Heartbreaking if not flawless novel debut by Davis (stories: Circling The Drain, 1999) about a severely traumatized girl struggling to recover her sanity and self-esteem.
From time immemorial, little boys have dreamed of running off to join the circus—and it stands to reason that little girls must have similar fantasies. At 15, Faith Duckle may not have been a girl, and at nearly 200 pounds she certainly wasn’t little. But she certainly was innocent, and totally unable to manage the shock of being gang-raped by a group of high school hooligans under the bleachers during the annual Homecoming game. Some months after her assault, Faith took an overdose of tranquillizers and nearly killed herself. She then spent almost a year in Berrybrook, a mental institution where she slowly put her life back together—and lost 60 pounds. She then went back to school but found that the ordinary routines of teenaged life were now too juvenile for her.
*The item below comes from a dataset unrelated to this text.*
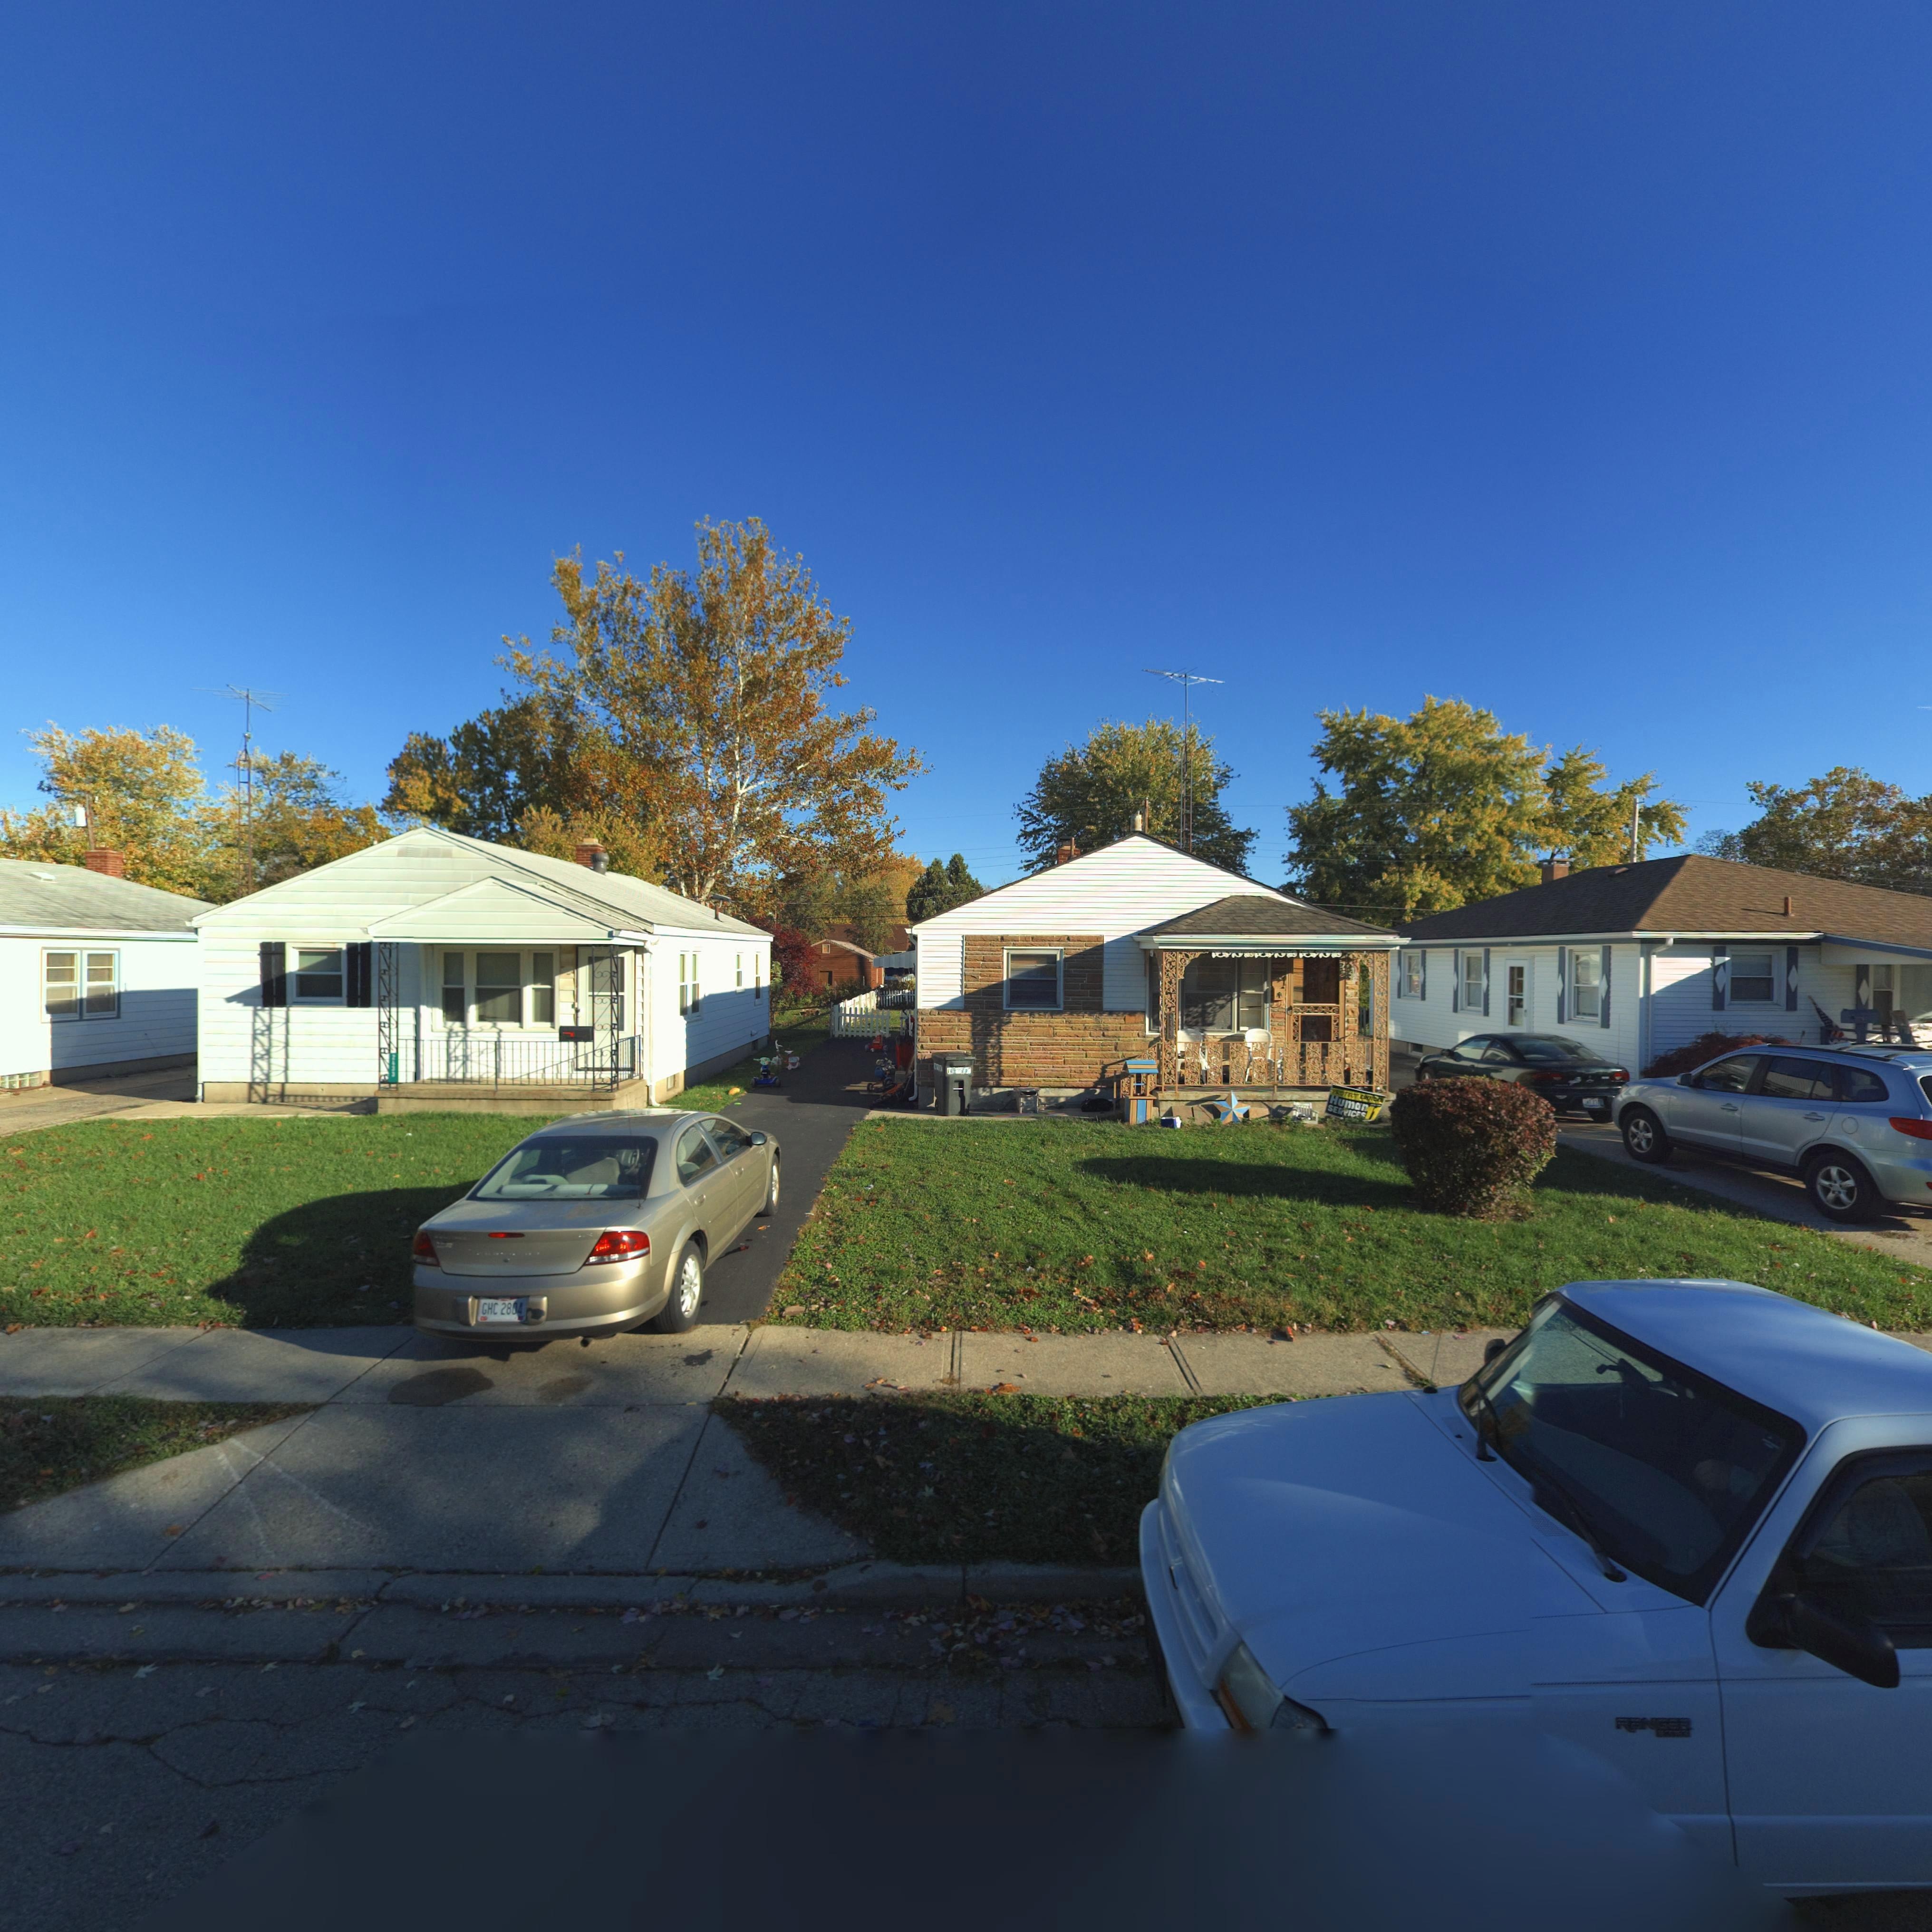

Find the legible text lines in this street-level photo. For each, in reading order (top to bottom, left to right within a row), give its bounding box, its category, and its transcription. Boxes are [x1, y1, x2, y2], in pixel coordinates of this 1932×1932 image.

[1169, 1014, 1174, 1038] StreetNumber: 2425
[390, 1053, 396, 1078] StreetNumber: 2433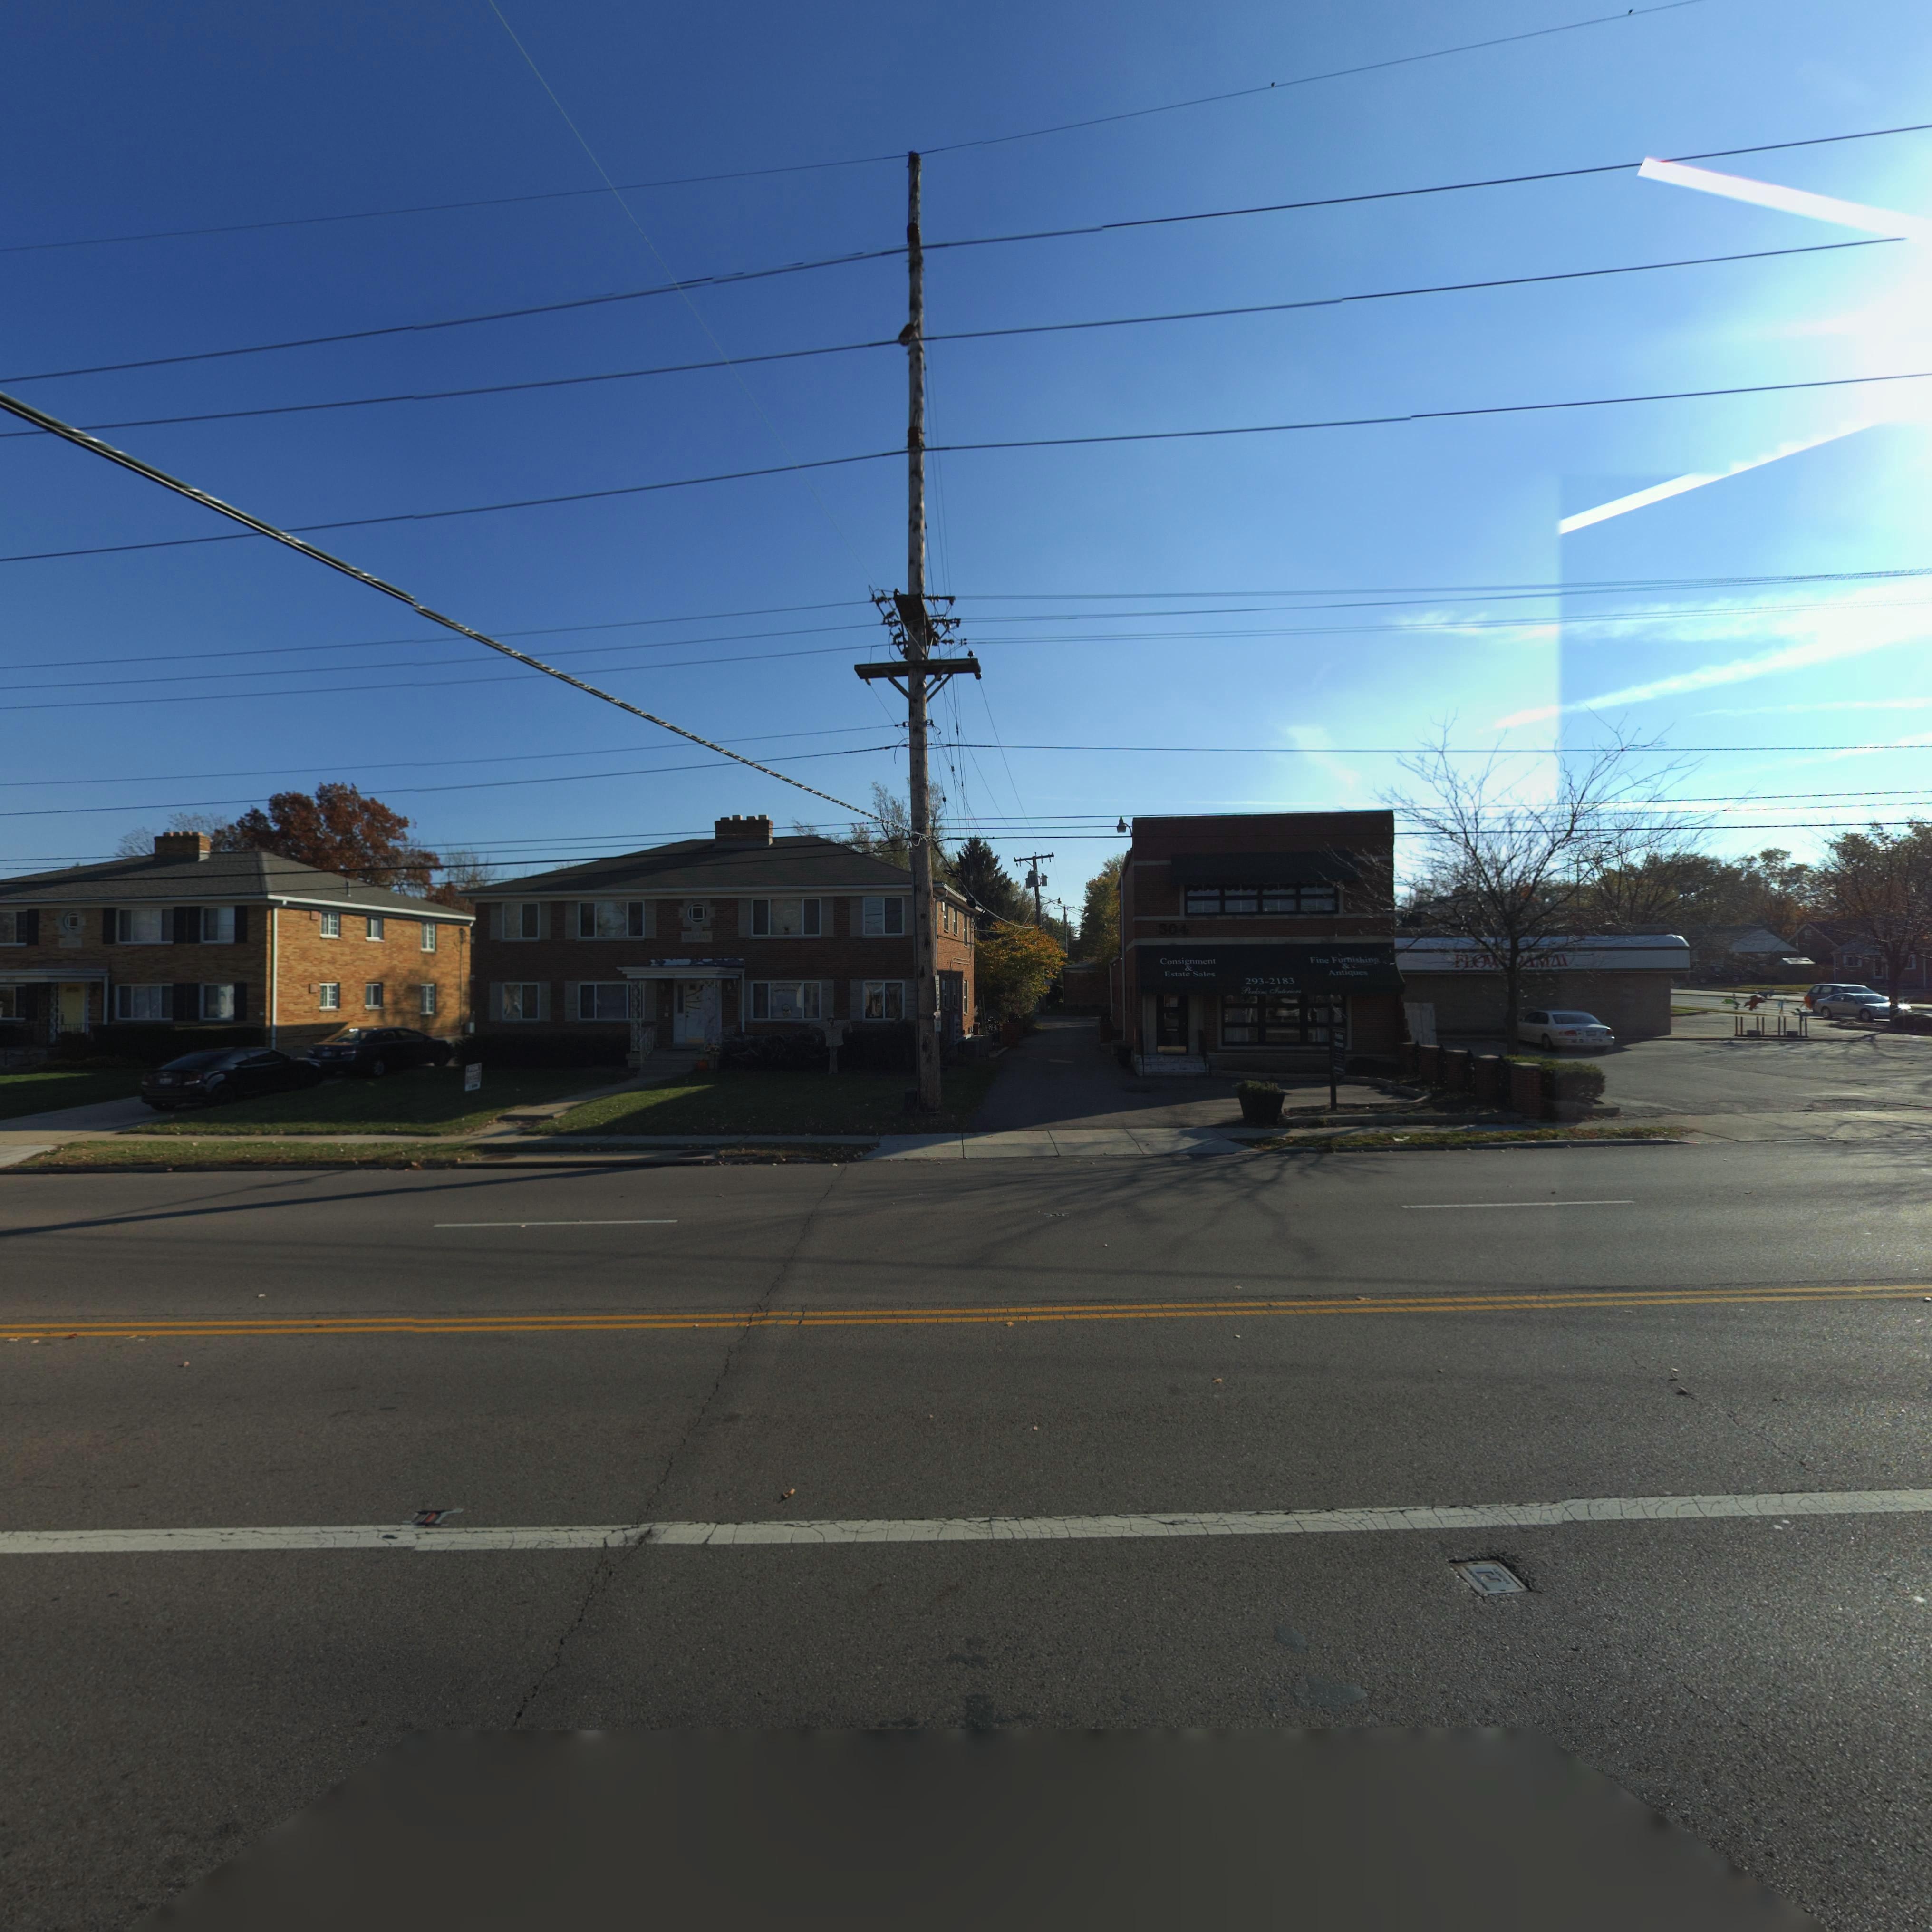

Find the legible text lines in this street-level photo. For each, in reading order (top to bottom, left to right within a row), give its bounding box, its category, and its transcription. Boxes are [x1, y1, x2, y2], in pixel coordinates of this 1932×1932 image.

[1159, 923, 1190, 935] StreetNumber: 504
One of her few friends was Charlie, who was dating a member of the Fartlesworth Circus, which was just then passing through town. Charlie introduced Faith to his friends in the sideshow, who forged a kind of misfits bond with her and allowed her to join them as they toured the hinterlands of the Deep South. Accompanied everywhere by the Fat Girl (the ghost of Faith’s former self), Faith cautiously allowed herself to become a part of this initially alien but eventually quite welcoming world, and worked her way up the ranks from grounds crew to trapeze artist. And once she found herself secure in her new life and new world, she began to make plans for getting back at the people who nearly destroyed her years before.
The story rambles somewhat and takes time to cohere, but then it manages to express the unutterable anguish of a child cast into an adult world of hatreds and cruelties that ought to be fatal but walk away intact.